Only worms with mutations in the genes DNM2 (CMT2M) and KIF5A (unclassified subtype) showed such structural defects in motor neurons known to regulate movement. Notably, both genes are involved in the trafficking of organelles and vesicles inside cells.

The degeneration of another type of nerve cell involved in the worm’s locomotion, and not present in mammals, may underlie the movement impairments observed in the other CMT2 subtypes, the researchers said.

Further analyses revealed muscle and NJM dysfunction in several CMT2 subtypes. In particular, worms representative of CMT2A, CMT2M, CMT2R, and KIF5A-associated CMT2 showed significant decreases in the activity of motor neurons at the NMJ, impairing their communication with muscle cells.

The team emphasized that such communication changes correlated with locomotion, nerve cell and muscle function defects, suggesting that NMJ activity likely plays a major role in CMT2-associated motor problems.

“Our study reveals novel insights into the functions of the CMT2-related genes, identifies common and diverse sites of defects when the genes are mutated, and paves the way for future studies aimed at defining the precise function of these genes,” the researchers wrote.
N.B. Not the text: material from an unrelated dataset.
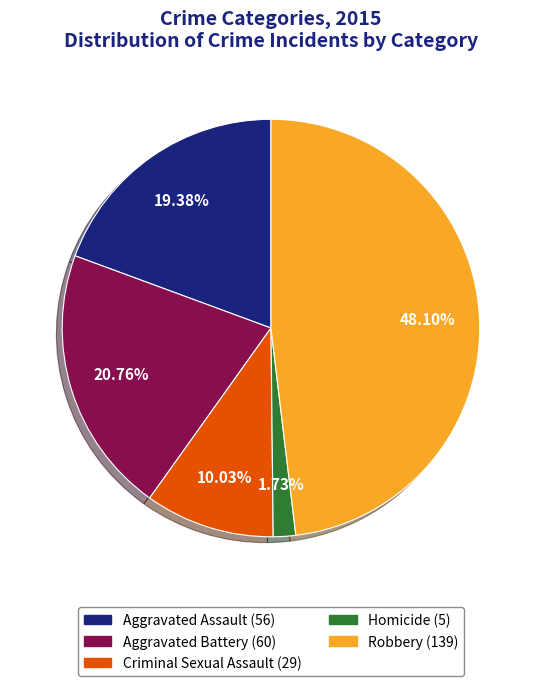

What percentage is the Aggravated Assault slice, to the nearest percent?

19%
“Mutation of the CMT2-associated genes in this study produced [disease features] that could be related to human patients … [which] is an important step forward in the establishment of reliable animal models to understand disease mechanisms,” they added.

They also said that this is especially relevant for CMT2C, CMT2R, CMT2T and the unclassified CMT2 subtypes, for which no animal models exist to date.